"""

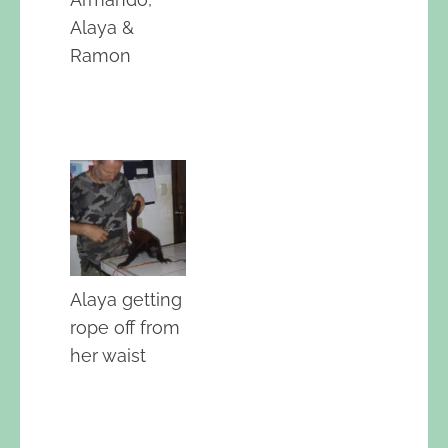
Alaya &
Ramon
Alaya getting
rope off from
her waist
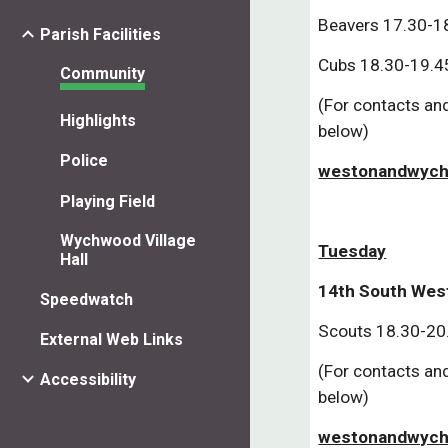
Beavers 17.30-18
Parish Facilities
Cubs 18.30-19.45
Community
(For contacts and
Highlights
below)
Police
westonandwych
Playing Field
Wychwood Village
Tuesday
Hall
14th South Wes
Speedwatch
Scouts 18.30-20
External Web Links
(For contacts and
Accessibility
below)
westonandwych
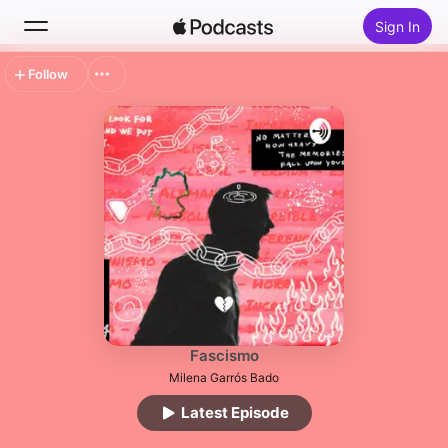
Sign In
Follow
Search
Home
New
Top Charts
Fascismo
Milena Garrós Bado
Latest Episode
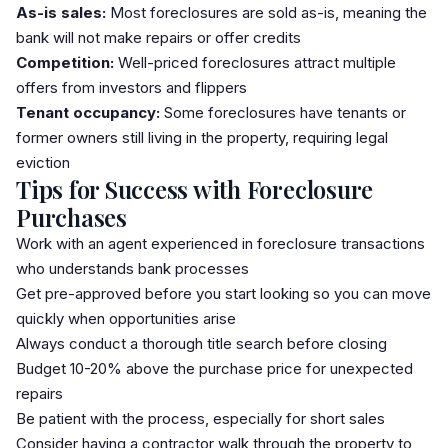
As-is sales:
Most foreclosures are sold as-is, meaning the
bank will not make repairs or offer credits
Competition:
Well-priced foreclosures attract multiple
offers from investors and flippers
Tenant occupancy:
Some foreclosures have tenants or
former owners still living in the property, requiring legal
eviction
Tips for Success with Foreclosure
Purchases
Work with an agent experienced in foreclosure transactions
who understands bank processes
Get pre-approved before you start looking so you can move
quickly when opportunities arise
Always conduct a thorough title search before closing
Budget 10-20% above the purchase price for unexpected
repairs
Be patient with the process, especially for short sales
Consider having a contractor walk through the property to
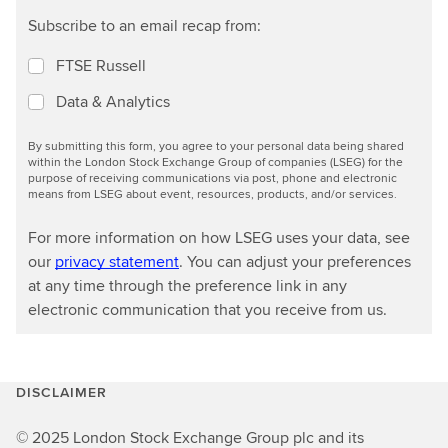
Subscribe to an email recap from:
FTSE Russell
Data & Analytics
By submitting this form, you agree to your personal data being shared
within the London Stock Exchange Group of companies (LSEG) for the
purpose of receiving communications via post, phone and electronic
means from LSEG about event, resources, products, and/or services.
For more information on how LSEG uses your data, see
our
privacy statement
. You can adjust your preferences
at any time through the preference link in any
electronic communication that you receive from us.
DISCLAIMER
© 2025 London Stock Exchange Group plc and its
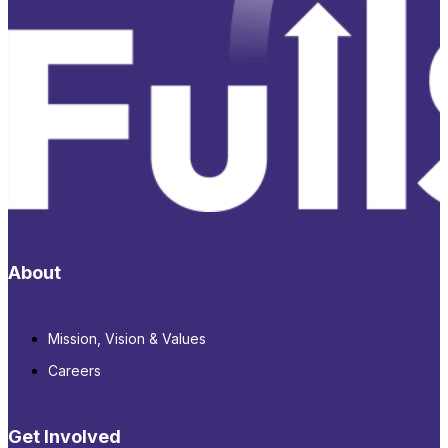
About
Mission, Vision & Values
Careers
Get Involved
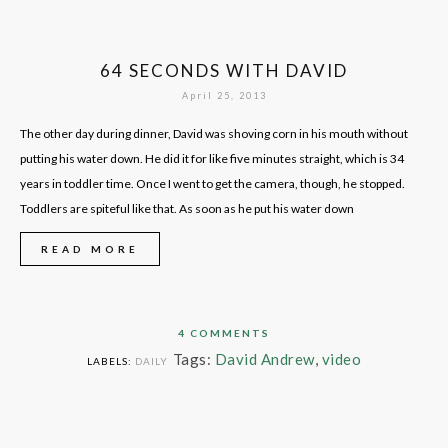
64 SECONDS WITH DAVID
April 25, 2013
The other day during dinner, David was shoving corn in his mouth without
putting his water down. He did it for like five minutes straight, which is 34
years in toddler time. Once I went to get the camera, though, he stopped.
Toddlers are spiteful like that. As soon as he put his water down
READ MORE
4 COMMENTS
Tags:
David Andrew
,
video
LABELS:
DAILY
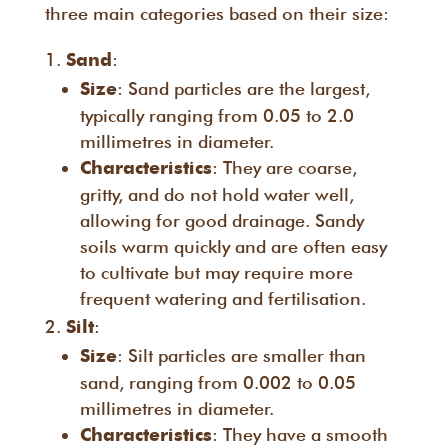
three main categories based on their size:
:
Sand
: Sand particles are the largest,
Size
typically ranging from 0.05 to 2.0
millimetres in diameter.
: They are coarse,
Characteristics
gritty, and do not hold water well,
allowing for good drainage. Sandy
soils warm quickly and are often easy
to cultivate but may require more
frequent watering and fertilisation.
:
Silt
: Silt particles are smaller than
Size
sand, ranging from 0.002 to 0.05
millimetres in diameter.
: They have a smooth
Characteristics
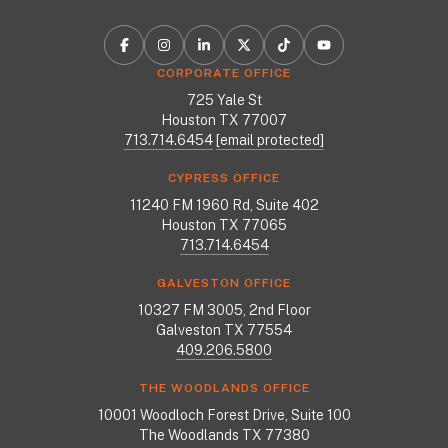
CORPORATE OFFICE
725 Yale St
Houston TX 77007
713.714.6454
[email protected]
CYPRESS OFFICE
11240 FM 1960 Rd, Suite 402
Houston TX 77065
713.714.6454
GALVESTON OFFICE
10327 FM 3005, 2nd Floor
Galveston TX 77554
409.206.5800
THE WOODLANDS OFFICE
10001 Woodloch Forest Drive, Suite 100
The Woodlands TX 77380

"""

* _DIRECTIONS_
List every line in the entries above that contains the string "property", matching case exactly.

* _ANSWER TO THE PROBLEM_
former owners still living in the property, requiring legal
Consider having a contractor walk through the property to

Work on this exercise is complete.